На секунду Эйвери показалось, что он сейчас вынужден будет остановиться на обочине. Но он поехал дальше.
– Сегодня утром, в самую рань, – сказал Эйвери, – я остановился на берегу Святого Лаврентия, сразу как проехал Моррисберг. Я спустился к реке. На песке, поблескивая в лунном свете, лежала детская бутылочка. Ее просто выронили и забыли, и все же ощущение насилия было ошеломляющим. Я понимал, что ситуация совершенно невинная, и все равно чувствовал это. Это была одна из тех сцен, какую могла бы нарисовать моя мать.
«Нам хочется оставить что-нибудь после себя, – думала Джин, – записку на кухонном столе, что мы скоро вернемся. Пиджак на крыше».
«Что оставляет после себя ребенок? – спросила Марина как-то раз, давным-давно. – Мы цепляемся за детские рисунки из Терезина, за дневник голландской девочки, потому что нам нужно, чтобы они высказались за каждого из детей, погибших на войне».
«Некоторые дни, – подумала Джин, – возможны только благодаря любви».
В долгом молчании, что их окружало, в приглушенном гудении автомобильного обогревателя, Эйвери коснулся ее щеки. Джин положила голову ему на ладонь.
Он никогда не верил по-настоящему, что снова почувствует это: как ее тело откликается на его прикосновение. Он не решился ни затормозить, ни сказать что-нибудь.
Белые пятна снега, айсберги, облака плыли в черных полях. Но ничто не белело в черноте реки, которая катилась мимо них, пока они ехали мимо.

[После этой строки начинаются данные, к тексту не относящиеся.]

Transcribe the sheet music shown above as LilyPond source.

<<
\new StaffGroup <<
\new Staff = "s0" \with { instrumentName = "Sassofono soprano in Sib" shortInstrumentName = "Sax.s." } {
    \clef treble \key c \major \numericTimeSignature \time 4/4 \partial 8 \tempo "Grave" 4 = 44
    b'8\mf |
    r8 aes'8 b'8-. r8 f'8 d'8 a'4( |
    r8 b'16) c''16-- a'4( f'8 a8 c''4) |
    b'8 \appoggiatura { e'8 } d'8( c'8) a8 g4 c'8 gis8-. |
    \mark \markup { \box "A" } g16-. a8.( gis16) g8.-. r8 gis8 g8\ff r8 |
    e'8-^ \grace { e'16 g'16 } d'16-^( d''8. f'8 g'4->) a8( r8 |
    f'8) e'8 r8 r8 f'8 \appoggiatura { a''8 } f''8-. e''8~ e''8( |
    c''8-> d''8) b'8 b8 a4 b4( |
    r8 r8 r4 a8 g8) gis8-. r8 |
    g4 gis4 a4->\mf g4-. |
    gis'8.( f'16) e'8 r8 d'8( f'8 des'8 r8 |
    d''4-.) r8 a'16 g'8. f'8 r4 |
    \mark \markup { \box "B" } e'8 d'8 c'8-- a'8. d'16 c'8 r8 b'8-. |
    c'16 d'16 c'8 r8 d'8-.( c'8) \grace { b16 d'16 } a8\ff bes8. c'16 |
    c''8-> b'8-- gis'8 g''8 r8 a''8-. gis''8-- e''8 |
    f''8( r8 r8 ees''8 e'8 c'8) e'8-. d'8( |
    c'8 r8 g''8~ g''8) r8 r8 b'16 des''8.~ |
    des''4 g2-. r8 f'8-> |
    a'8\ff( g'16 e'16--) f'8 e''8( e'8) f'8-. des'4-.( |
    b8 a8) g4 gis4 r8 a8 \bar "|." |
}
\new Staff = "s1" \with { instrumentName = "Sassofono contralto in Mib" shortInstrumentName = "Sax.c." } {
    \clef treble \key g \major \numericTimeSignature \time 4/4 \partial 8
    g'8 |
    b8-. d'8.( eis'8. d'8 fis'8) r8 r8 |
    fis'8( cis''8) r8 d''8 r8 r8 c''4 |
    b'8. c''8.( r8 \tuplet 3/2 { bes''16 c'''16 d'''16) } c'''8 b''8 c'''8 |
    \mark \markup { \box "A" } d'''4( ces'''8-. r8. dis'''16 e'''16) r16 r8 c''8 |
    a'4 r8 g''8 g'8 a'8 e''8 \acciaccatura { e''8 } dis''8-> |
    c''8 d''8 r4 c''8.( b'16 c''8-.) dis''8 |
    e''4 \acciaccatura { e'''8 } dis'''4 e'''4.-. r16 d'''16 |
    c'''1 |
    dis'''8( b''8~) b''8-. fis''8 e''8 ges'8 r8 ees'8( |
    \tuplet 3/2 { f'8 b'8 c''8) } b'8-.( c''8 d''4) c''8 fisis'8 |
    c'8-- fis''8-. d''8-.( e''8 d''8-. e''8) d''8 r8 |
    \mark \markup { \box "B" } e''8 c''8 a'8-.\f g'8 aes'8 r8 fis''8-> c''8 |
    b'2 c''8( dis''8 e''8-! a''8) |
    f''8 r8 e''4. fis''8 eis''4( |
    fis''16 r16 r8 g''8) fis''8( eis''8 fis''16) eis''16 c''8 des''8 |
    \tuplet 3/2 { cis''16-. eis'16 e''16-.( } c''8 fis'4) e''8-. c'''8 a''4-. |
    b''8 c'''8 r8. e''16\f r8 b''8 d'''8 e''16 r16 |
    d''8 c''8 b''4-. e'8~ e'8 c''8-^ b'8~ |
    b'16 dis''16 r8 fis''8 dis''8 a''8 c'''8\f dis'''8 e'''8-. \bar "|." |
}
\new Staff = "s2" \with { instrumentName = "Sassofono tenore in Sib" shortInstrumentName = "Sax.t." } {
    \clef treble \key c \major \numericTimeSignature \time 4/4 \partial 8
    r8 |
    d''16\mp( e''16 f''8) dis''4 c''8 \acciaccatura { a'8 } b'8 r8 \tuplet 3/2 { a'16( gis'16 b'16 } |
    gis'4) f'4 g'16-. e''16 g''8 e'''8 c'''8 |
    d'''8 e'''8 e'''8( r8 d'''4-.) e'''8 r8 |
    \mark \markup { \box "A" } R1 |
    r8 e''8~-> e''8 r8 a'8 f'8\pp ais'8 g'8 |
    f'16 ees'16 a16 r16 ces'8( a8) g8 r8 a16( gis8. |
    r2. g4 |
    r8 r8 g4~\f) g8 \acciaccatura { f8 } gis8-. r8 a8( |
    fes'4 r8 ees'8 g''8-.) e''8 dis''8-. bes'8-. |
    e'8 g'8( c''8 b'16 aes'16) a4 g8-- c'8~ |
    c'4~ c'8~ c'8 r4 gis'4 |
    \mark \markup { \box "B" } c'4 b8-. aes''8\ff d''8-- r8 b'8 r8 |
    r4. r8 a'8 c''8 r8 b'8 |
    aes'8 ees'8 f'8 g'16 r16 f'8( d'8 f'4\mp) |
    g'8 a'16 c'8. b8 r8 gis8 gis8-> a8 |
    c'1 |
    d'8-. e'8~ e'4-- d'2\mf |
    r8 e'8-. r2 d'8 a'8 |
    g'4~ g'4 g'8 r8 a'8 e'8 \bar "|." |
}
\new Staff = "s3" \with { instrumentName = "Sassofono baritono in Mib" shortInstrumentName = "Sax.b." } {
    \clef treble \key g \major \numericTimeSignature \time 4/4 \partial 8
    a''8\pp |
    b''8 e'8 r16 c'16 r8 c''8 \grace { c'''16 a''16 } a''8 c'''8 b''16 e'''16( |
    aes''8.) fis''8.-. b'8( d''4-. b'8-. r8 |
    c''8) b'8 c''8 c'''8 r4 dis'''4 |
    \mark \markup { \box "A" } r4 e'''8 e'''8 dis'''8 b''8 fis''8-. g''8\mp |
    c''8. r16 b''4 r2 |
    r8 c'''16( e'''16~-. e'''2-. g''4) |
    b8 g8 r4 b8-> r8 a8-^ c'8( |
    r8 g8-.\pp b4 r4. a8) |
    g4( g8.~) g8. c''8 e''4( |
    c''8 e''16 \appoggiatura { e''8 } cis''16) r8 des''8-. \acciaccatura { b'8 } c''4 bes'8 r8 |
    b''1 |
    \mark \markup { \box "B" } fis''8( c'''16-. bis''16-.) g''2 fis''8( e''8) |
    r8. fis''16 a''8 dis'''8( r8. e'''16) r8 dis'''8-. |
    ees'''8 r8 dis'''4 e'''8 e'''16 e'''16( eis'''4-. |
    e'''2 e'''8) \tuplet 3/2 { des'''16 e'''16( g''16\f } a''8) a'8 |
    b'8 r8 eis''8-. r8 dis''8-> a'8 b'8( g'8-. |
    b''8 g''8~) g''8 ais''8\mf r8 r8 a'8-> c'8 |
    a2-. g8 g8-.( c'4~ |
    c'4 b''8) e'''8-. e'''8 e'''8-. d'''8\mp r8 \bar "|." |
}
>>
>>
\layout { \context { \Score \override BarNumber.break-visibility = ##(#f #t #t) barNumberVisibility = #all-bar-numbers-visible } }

Эйвери и Джин стояли в вестибюле дома на Кларендон-авеню. Было почти два часа ночи. В великом храме Абу-Симбела на расписном потолке были нарисованы звезды, и сейчас, пять тысяч лет спустя, на другой стороне земного шара, Эйвери осознал, какое же древнее это желание. Воспроизвести небо. Дотянуться туда, где тебе не достать.
– На кладбище, – сказала Джин, – недалеко от могилы Элизабет, есть могила еще одного ребенка. И там устроили великолепный сад из искусственных цветов. Из толстого куска флористической губки растут пышные папоротники, а среди зелени стоят две расписные фарфоровые собачки. И каждый пластмассовый цветочек заботливо подобран: розы, гиацинты, тюльпаны, ландыши… В каждой складочке литой пластмассы чувствуется любовь.
Я помню, как я маленькой разглядывала искусственные цветы в магазине. Я услышала, как кто-то сказал: «Они же не настоящие!», а я не поняла, о чем речь: я же держала цветок в руках, разумеется, они настоящие!
Этот детский садик покоился на толстом куске флористической губки на холодной весенней земле. Он был ничуть не менее настоящий, чем все остальное. Ребенок бы подумал, что этот садик очень красивый.
Все живое, что создано любовью.
Эйвери расстелил плед на полу спальни Джин. И сел к ней спиной. Его кожа почти совсем избавилась от пустыни.
Рядом с Джин стояла чашка с водой и лежали краски Эйвери. Она провела кисточкой по его бледной худой спине.
Сожаления – не конец истории; это ее середина.
Когда Джин закончила, она поняла, что придется быть очень осторожной. Не стирать, а смывать.